Enable Platform-Appropriate Vectorization
Enable the use of vector registers as appropriate for your platform. Then check to see if the vectorization efficiency improves.
You use the -xCOMMON-AVX512 option to compile the matrix application using the best instruction set extension that is supported by your processor. To generate multiple code paths that enable your software to run on several microarchitectures, refer to the ax, Qax option of the Intel® oneAPI DPC++/C++ Compiler.
Enable Full Vectorization
To enable the use of a vector instruction set that is appropriate for your platform, instruct the compiler to use the same vector extension as the best one that is available for your processor.
Follow these steps to enable platform-appropriate vectorization :
Open the Makefile located in ../matrix/linux with a text editor.
Change line 43 from:
OPTFLAGS =
to
OPTFLAGS = -xCOMMON-AVX512
This option forces the compiler to use the AVX512 instruction set. You can also use the -xHost option to instruct the compiler to use the best instruction set extension that is available to your processor.
Save and close the Makefile and recompile the application using command:
make icc
Check Vectorization with HPC Performance Characterization Analysis
Repeat the HPC Performance Characterization analysis to ensure that the matrix application is properly vectorized.
Once the analysis is finished, see the result in the Summary window.
Notice that:
The Elapsed Time for the application has decreased slightly.
The Vectorization metric is 100%, so the code was fully vectorized.
100.0% of Packed DP FLOP instructions were executed using the 512-bit registers. The vector instruction set used is primarily AVX512.
Although the overall speed of the application improved, some performance indicators like CPI Rate and Memory Bound worsened with the vectorization change. This is because the loop optimizations may include factors like unrolling which affects the memory access pattern. The matrix sample contains advanced techniques like cache blocking to improve this condition.
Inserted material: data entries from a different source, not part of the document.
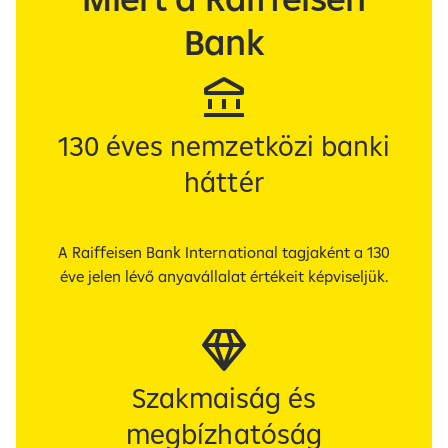
Bank
130 éves nemzetközi banki
háttér
A Raiffeisen Bank International tagjaként a 130
éve jelen lévő anyavállalat értékeit képviseljük.
Szakmaiság és
megbízhatóság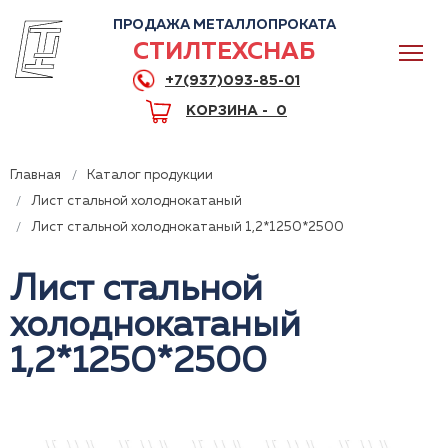
ПРОДАЖА МЕТАЛЛОПРОКАТА
СТИЛТЕХСНАБ
+7(937)093-85-01
КОРЗИНА -
0
Главная
Каталог продукции
Лист стальной холоднокатаный
Лист стальной холоднокатаный 1,2*1250*2500
0
Лист стальной
холоднокатаный
+7(937)093-85-01
Горячая линия
Волгоград
1,2*1250*2500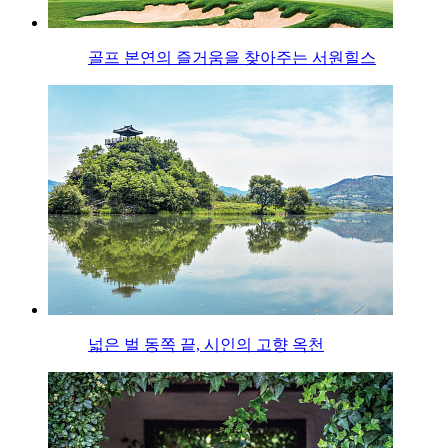
골프 본연의 즐거움을 찾아주는 서원힐스
넓은 벌 동쪽 끝, 시인의 고향 옥천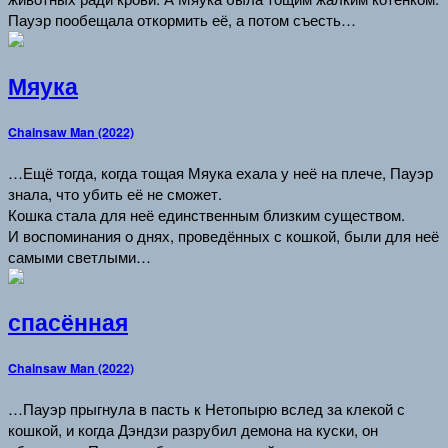
Пауэр пообещала откормить её, а потом съесть…
Мяука
Chainsaw Man (2022)
…Ещё тогда, когда тощая Мяука ехала у неё на плече, Пауэр
знала, что убить её не сможет.
Кошка стала для неё единственным близким существом.
И воспоминания о днях, проведённых с кошкой, были для неё
самыми светлыми…
спасённая
Chainsaw Man (2022)
…Пауэр прыгнула в пасть к Нетопырю вслед за клекой с
кошкой, и когда Дэндзи разрубил демона на куски, он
The matrix application is extremely fast. This speed makes its performance more susceptible to interference from other tasks and overhead on your system. Minor optimizations may not consistently show the performance improvement you expect. Increasing the size of the matrices can help here.
Performance optimization is an iterative process. The matrix sample contains more techniques you can consider for performance improvement.